Lapsley warned that if TPA is defeated in November, it will open the door to billions of dollars in new taxes.
FBAC Political Director Robert Rivinius said the power to raise taxes must be in the hands of the voters, not the politicians.
“California is becoming too expensive for working families and family businesses. We need to give Californians the final decision on raising their taxes and better accountability for how state and local governments spend their money. FBAC will work hard alongside our coalition partners to pass the TPA this year,” Rivinius said.
Brian Maas, president of the California New Car Dealers Association, which is leading the campaign to reform PAGA, said lawmakers don’t want several pro-business measures on the November ballot, and that conversations are taking place between proponents and government leaders to come up with a compromise.
“We want PAGA reform however we can get it,” Maas said. “Conversations are taking place – let’s see if we can get the Legislature to fix the problem they created. We have until June 27. If the Legislature has enacted effective PAGA reform by then we might be disposed to remove the measure from the ballot.”
“PAGA lawsuits are the bane of family businesses, and the law must be reformed,” Rivinius said. “Family businesses have become major targets of predatory lawsuits because it’s almost always far cheaper to settle a case than take it to court. We hope the Legislature will fix its mistake, but if they don’t FBAC and our members will work hard to ensure the ballot measure succeeds.”

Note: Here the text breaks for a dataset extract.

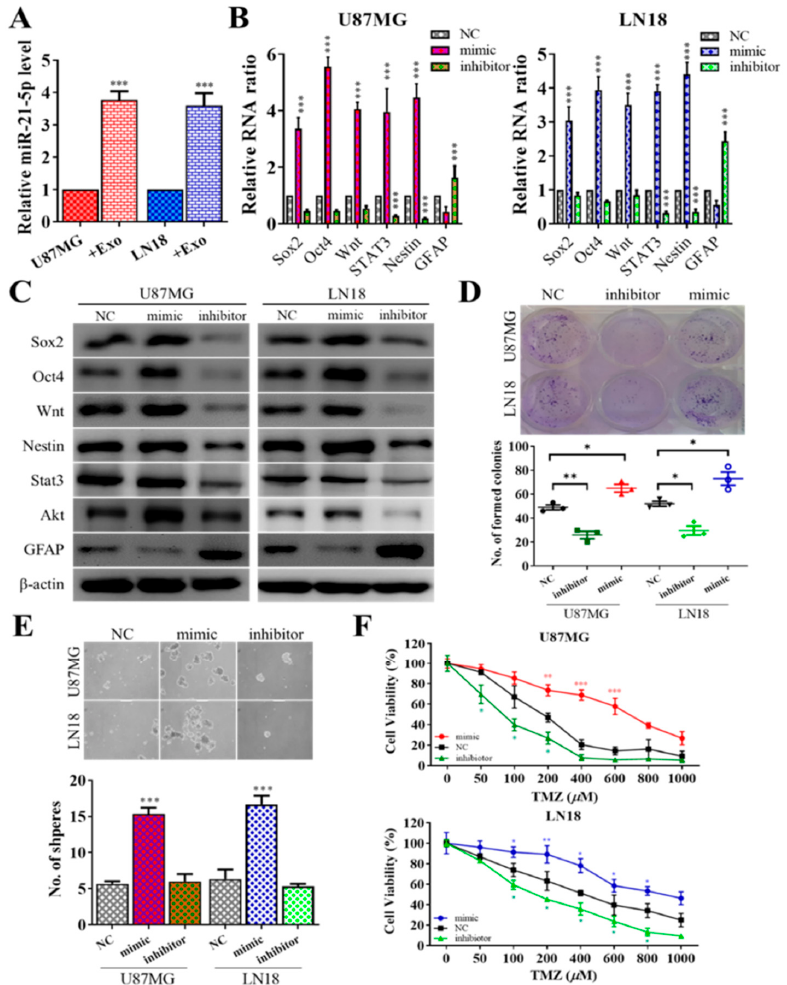
Figure 3. GAM-derived exosomes promoted GBM tumorigenesis via miR-21-5p. ( A ) U87MG and LN18 cells incubated with GAM-derived exosomes showed a significantly increased level of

FBAC Member briefs attendees on Board of Equalization
Ted Gaines, owner of FBAC Member Gaines Insurance and vice chair of the state Board of Equalization (BOE) reminded attendees that having an elected board to hear appeals on taxation rulings is important. The BOE today administers 34 tax and fee programs and acts in an oversight capacity to ensure compliance by county assessors with property tax laws, regulations, and assessment issues. The Board also hears various taxpayer appeals. But he pointed out that two new tax administration and appeals agencies created in 2017 and 2018 with members appointed by the Governor uphold virtually all findings by the agencies.

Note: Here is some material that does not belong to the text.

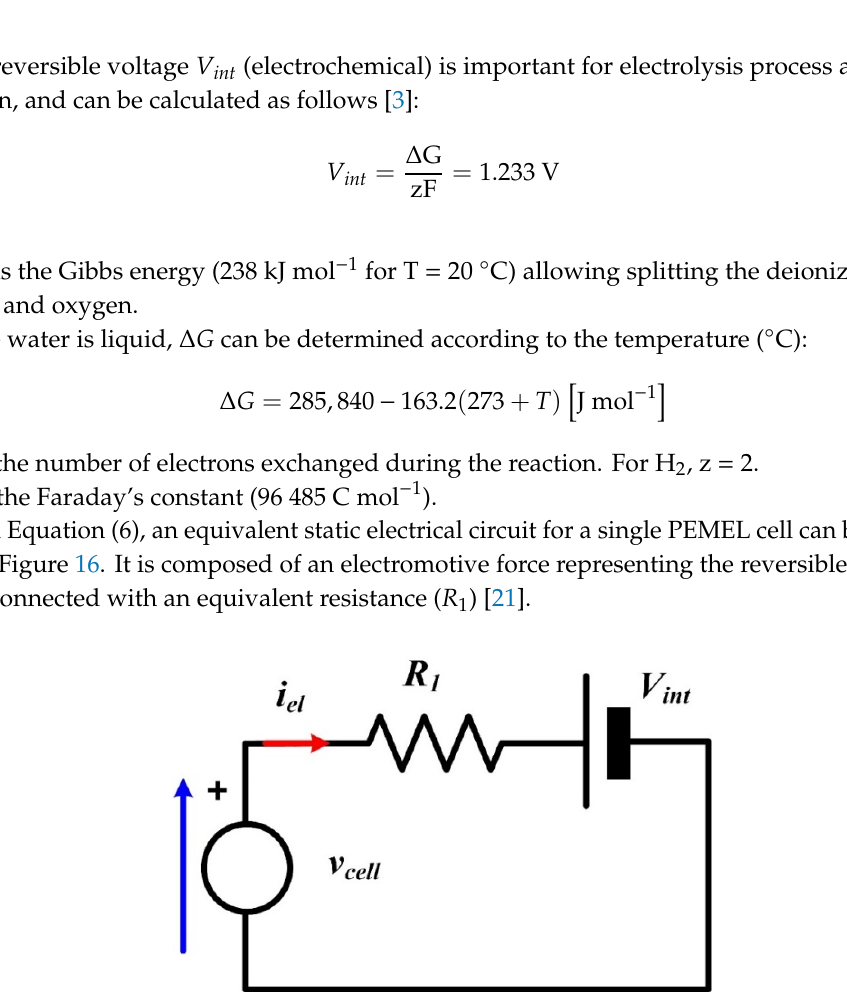
Figure 16. Equivalent static electrical model of a proton exchange membrane electrolyzer (PEMEL) single cell.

PAGA expert offers tips for business owners
Bruce Scheidt, managing shareholder with FBAC Regional Sponsor Kronick, Moskovitz, Tiedemann & Girard, discussed the PAGA reform measure but offered tips to business owners to follow until the law is reformed.
Make sure you classify your exempt employees correctly.

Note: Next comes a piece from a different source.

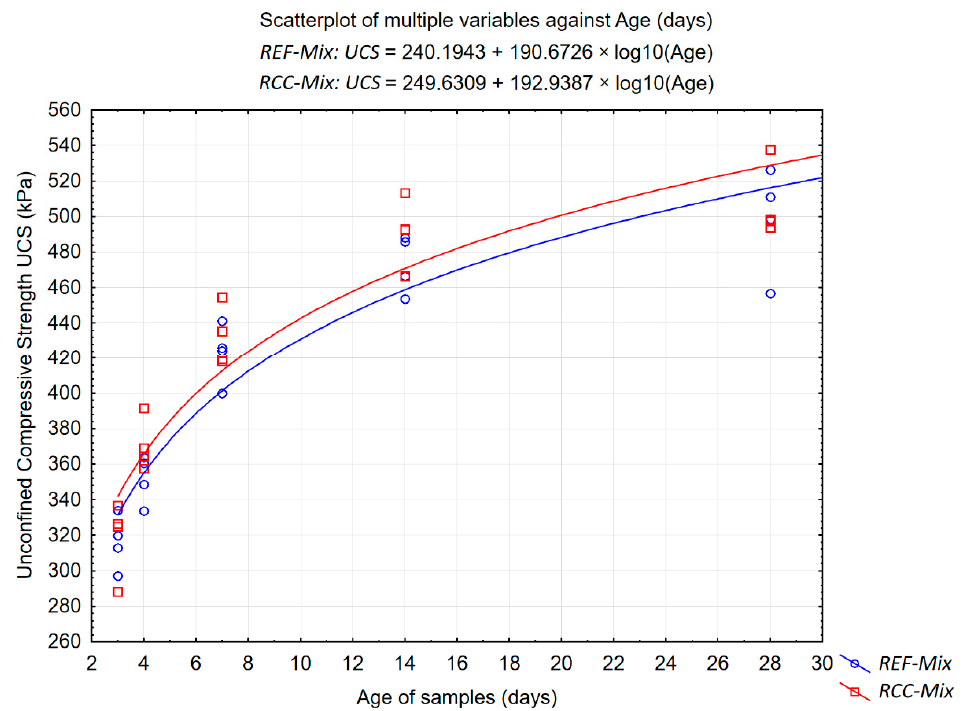
Figure 13. Results of the unconfined compressive strength tests on the samples from the REF-Mix and RCC-Mix mixtures for the age of samples (age); error bars show standard deviations; increase of unconfined compressive strength shown as a percentage.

Have legally compliant policies. Courts like to see that you’ve done that when determining whether to give you the benefit of the doubt.
Monitor your time punches.
Make employees sign every pay period that they didn’t work off the clock.
Have mandatory arbitration agreements with employees. If an employee loses arbitration, he loses standing to file a PAGA claim.
Thanks to legislators for addressing Capitol Conference
Two business-oriented legislators – Assembly Members Vicente Valencia, D-Anaheim, and Diane Dixon, R-Newport Beach – made time to stop by the conference and say a few words. Valencia mentioned that he grew up working in his parents’ minimart in Orange County and appreciates the importance of family businesses. Dixon said the state should encourage family businesses to remain in California and not see businesses as the enemy.